Pelatih Brasil, Carlo Ancelotti, menegaskan bahwa Neymar akan kembali memperkuat Selecao dalam laga penentu melawan Skotlandia di Piala Dunia 2026, setelah sang megabintang absen hampir tiga tahun karena cedera dan kontroversi. Kepulangan pemilik 79 gol untuk Brasil ini menjadi sorotan utama jelang pertandingan yang akan digelar di Miami, Rabu waktu setempat.
Ancelotti, yang mengambil alih timnas Brasil pada 2025, menghadapi tekanan besar untuk mengakhiri paceklik gelar Piala Dunia selama 24 tahun. Terakhir kali Brasil juara adalah pada 2002 di Korea-Jepang. Ironisnya, jeda panjang sebelumnya berakhir di Amerika Serikat pada 1994, saat Romario dan Bebeto membawa pulang trofi. Kini, dengan skuad bertabur bintang, ekspektasi publik Brasil kembali membubung tinggi.
Neymar, yang terakhir bermain untuk Brasil pada Oktober 2023, sempat menjadi perdebatan sengit setelah namanya tetap masuk skuad Piala Dunia menggantikan Joao Pedro dari Chelsea. Meski tidak dimainkan saat imbang 1-1 melawan Maroko di laga pembuka Grup C karena cedera, Ancelotti memastikan kondisi pemain 34 tahun itu sudah prima. "Dia berlatih keras pekan ini, siap bermain 90 menit penuh atau setengah babak. Sikapnya sangat positif," ujar Ancelotti dalam konferensi pers yang berlangsung larut malam di Miami.

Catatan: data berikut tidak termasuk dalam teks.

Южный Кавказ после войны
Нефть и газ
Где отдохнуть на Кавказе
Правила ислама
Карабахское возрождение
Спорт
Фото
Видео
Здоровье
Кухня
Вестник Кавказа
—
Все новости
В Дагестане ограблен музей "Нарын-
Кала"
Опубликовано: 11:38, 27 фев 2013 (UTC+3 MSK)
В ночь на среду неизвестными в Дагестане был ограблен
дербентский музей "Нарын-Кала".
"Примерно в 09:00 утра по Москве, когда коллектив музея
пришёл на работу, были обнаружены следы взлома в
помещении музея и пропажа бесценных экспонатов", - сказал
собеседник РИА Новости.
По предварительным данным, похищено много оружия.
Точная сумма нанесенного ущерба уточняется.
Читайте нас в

Namun, jika Brasil ingin melaju jauh, sorotan justru tertuju pada Vinicius Junior. Penyerang Real Madrid itu menjadi penyelamat saat Brasil tertinggal 1-0 dari Maroko, mencetak gol penyeimbang yang brilian. Dua gol dalam dua pertandingan membuatnya menjadi katalis serangan Brasil. "Dia bermain sangat baik. Kami harus memaksimalkan potensinya meski ada pemain hebat lain," puji Ancelotti, yang pernah melatih Vinicius di Madrid.
Skotlandia, yang hanya melepaskan dua tembakan tepat sasaran dalam dua laga, dipandang bukan lawan sepadan. Namun, Ancelotti enggan meremehkan. "Skotlandia punya kualitas, mereka petarung, organisasi permainan bagus. Pemain seperti McTominay dan McGinn berpengalaman. Kami harus mengontrol permainan mereka yang suka umpan panjang dan crossing," analisisnya.
Bagi Ancelotti, membawa Brasil juara dunia akan menjadi mahkota karirnya. Pelatih asal Italia itu sudah memenangi lima Liga Champions—rekor terbanyak—dan satu-satunya pelatih yang juara di lima liga top Eropa. Namun, Piala Dunia adalah panggung berbeda. Pertanyaannya, mampukah ia menyatukan ego para superstar Brasil menjadi tim yang solid? Jawabannya akan mulai terlihat saat Brasil menghadapi Skotlandia.